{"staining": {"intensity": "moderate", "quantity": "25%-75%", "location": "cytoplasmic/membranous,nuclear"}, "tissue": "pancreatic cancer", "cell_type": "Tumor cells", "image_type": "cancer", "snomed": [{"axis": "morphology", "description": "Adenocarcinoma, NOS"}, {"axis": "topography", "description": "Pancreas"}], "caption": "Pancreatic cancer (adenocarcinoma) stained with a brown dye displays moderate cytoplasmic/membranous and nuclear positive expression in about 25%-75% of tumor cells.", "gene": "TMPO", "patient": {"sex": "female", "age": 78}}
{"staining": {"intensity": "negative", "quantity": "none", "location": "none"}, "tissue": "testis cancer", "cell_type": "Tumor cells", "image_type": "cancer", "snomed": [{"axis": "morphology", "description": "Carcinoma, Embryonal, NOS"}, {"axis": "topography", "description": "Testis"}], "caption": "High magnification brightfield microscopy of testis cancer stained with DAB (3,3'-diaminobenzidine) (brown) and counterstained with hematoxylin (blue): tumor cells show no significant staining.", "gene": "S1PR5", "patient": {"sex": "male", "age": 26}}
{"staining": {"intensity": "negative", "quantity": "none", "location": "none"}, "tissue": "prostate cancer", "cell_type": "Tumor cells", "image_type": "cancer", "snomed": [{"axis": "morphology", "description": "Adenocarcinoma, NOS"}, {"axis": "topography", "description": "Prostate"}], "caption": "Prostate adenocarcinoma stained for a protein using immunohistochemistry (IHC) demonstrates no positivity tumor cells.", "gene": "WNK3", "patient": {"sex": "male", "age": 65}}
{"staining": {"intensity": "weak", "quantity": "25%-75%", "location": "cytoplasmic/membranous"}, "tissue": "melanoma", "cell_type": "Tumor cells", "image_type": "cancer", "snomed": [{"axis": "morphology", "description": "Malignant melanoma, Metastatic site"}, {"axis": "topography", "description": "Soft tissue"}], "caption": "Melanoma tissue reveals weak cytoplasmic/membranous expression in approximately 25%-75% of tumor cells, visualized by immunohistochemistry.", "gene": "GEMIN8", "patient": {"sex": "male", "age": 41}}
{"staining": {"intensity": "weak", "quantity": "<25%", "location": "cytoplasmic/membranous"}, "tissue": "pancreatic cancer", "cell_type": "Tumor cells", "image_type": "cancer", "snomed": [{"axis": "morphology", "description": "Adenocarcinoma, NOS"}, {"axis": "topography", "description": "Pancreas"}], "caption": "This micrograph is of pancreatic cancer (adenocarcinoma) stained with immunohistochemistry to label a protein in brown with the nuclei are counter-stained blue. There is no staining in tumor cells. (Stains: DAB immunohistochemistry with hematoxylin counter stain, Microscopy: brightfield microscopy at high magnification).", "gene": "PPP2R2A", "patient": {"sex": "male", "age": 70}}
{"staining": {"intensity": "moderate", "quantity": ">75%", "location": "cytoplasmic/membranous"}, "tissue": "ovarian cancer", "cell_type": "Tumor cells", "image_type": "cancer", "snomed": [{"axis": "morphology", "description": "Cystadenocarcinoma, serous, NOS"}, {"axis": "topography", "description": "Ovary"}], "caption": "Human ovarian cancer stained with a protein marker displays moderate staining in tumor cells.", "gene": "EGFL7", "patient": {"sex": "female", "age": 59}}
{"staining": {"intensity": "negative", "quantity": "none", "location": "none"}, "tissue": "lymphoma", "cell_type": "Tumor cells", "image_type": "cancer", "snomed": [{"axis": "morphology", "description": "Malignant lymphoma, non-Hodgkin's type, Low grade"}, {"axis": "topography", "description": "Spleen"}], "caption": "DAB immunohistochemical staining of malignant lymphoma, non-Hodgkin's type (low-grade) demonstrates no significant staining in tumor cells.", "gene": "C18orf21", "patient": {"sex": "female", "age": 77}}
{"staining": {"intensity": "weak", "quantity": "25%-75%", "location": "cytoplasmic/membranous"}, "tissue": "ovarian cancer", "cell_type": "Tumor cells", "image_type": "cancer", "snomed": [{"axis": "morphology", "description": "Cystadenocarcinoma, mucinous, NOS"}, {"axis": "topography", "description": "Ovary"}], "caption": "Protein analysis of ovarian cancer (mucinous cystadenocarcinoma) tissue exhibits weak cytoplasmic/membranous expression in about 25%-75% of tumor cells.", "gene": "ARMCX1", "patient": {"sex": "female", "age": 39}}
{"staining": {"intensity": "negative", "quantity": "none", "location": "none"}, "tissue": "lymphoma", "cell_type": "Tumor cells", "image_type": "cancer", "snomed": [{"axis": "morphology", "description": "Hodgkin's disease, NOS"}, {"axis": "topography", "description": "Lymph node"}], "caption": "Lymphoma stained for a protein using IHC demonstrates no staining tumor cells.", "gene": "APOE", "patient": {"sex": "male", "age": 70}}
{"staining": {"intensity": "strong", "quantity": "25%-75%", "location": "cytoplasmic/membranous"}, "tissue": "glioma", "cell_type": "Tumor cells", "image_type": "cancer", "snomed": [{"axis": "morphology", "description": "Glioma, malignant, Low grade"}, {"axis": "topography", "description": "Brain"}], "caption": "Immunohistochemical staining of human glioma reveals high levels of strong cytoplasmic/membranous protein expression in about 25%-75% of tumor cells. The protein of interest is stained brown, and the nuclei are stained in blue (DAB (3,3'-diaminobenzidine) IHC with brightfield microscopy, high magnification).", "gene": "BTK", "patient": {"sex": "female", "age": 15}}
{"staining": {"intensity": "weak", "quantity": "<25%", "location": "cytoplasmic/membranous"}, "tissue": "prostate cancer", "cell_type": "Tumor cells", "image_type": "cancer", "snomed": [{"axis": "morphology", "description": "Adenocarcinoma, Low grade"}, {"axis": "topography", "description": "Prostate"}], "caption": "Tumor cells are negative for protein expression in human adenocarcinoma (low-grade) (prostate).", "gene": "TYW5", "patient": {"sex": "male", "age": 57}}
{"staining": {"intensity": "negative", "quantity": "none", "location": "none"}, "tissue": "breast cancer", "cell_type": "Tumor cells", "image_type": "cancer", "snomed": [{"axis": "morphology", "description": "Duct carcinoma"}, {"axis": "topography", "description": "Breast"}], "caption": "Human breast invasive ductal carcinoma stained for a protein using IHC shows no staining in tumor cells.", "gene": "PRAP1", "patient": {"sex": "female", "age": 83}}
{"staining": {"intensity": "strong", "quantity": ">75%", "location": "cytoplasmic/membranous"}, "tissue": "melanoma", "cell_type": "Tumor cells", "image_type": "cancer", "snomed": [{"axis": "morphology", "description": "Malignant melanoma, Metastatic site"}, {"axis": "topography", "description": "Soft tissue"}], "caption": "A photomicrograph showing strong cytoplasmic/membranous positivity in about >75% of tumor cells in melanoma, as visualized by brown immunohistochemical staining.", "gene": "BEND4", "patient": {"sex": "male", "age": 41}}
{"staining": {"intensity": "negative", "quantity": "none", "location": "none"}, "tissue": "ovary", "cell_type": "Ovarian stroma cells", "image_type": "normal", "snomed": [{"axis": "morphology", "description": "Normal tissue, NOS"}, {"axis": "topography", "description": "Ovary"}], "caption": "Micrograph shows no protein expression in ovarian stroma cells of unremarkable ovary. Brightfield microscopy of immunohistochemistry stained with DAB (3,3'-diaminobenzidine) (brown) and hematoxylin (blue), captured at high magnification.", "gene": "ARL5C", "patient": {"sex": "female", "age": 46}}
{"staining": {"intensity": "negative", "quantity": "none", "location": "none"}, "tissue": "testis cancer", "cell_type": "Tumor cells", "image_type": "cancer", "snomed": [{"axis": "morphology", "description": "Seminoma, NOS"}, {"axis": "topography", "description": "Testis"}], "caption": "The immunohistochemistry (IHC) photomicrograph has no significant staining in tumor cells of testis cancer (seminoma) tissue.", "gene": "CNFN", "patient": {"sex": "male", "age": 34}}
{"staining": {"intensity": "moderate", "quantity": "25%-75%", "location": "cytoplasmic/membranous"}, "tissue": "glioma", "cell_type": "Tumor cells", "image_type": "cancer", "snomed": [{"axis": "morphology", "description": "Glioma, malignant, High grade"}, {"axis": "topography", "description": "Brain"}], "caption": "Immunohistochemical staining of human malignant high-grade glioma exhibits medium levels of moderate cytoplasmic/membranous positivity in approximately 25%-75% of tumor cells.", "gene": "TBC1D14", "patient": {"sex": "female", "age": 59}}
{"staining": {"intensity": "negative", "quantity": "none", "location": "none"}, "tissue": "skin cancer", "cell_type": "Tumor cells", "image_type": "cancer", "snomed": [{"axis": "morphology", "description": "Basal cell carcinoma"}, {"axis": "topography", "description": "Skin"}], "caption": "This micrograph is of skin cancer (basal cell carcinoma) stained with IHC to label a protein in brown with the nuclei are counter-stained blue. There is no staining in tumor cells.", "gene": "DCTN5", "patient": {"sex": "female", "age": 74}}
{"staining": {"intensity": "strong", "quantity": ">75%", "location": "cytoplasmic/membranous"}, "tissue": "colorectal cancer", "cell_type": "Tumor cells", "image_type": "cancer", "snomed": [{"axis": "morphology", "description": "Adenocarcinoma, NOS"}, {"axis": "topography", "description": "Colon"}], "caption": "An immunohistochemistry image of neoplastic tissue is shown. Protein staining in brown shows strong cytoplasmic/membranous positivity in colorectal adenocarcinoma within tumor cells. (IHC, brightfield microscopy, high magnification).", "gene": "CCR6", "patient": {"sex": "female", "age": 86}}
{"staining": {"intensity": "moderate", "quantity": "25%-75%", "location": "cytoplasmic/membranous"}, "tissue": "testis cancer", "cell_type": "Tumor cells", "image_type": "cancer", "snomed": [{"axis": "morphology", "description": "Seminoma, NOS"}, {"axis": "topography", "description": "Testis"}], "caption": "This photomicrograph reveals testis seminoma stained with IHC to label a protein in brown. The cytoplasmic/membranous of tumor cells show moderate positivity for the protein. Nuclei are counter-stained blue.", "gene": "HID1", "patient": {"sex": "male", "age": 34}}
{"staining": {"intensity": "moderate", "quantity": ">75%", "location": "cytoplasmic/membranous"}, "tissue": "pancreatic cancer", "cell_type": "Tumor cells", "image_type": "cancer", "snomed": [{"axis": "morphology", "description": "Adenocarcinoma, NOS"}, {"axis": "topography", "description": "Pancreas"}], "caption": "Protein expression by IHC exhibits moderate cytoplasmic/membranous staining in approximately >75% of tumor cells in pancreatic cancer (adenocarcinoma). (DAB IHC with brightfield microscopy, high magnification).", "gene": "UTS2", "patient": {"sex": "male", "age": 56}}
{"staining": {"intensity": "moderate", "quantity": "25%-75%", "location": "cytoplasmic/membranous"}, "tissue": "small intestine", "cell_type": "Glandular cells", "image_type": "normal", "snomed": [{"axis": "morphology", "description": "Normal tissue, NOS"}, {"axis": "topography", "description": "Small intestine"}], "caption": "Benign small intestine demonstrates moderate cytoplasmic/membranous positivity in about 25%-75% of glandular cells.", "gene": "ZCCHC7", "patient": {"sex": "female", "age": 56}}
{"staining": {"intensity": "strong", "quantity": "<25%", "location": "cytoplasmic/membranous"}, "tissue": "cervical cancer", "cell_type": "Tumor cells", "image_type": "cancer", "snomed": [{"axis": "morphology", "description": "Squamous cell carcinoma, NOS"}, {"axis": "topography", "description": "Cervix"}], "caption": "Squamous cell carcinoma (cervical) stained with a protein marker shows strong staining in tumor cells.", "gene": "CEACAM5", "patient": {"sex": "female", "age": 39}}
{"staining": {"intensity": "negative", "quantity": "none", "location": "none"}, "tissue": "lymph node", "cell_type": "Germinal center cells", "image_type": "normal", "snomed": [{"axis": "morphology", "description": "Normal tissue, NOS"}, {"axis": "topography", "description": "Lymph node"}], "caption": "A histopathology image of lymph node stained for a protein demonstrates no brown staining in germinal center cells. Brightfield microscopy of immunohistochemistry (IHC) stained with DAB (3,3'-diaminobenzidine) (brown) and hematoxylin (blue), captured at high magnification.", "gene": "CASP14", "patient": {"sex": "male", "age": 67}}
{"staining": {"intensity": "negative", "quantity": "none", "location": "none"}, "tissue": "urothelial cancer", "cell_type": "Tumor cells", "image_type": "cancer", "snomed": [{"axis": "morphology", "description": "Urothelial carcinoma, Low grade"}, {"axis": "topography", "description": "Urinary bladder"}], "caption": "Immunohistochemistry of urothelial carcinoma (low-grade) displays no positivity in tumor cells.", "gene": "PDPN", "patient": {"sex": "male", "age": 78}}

########################################

# [Aim of the exercise]
Please reply with an exact copy of the lines above, starting at the first and ending at the line that holds "magnification brightfield microscopy".

# [Result for this task]
{"staining": {"intensity": "moderate", "quantity": "25%-75%", "location": "cytoplasmic/membranous,nuclear"}, "tissue": "pancreatic cancer", "cell_type": "Tumor cells", "image_type": "cancer", "snomed": [{"axis": "morphology", "description": "Adenocarcinoma, NOS"}, {"axis": "topography", "description": "Pancreas"}], "caption": "Pancreatic cancer (adenocarcinoma) stained with a brown dye displays moderate cytoplasmic/membranous and nuclear positive expression in about 25%-75% of tumor cells.", "gene": "TMPO", "patient": {"sex": "female", "age": 78}}
{"staining": {"intensity": "negative", "quantity": "none", "location": "none"}, "tissue": "testis cancer", "cell_type": "Tumor cells", "image_type": "cancer", "snomed": [{"axis": "morphology", "description": "Carcinoma, Embryonal, NOS"}, {"axis": "topography", "description": "Testis"}], "caption": "High magnification brightfield microscopy of testis cancer stained with DAB (3,3'-diaminobenzidine) (brown) and counterstained with hematoxylin (blue): tumor cells show no significant staining.", "gene": "S1PR5", "patient": {"sex": "male", "age": 26}}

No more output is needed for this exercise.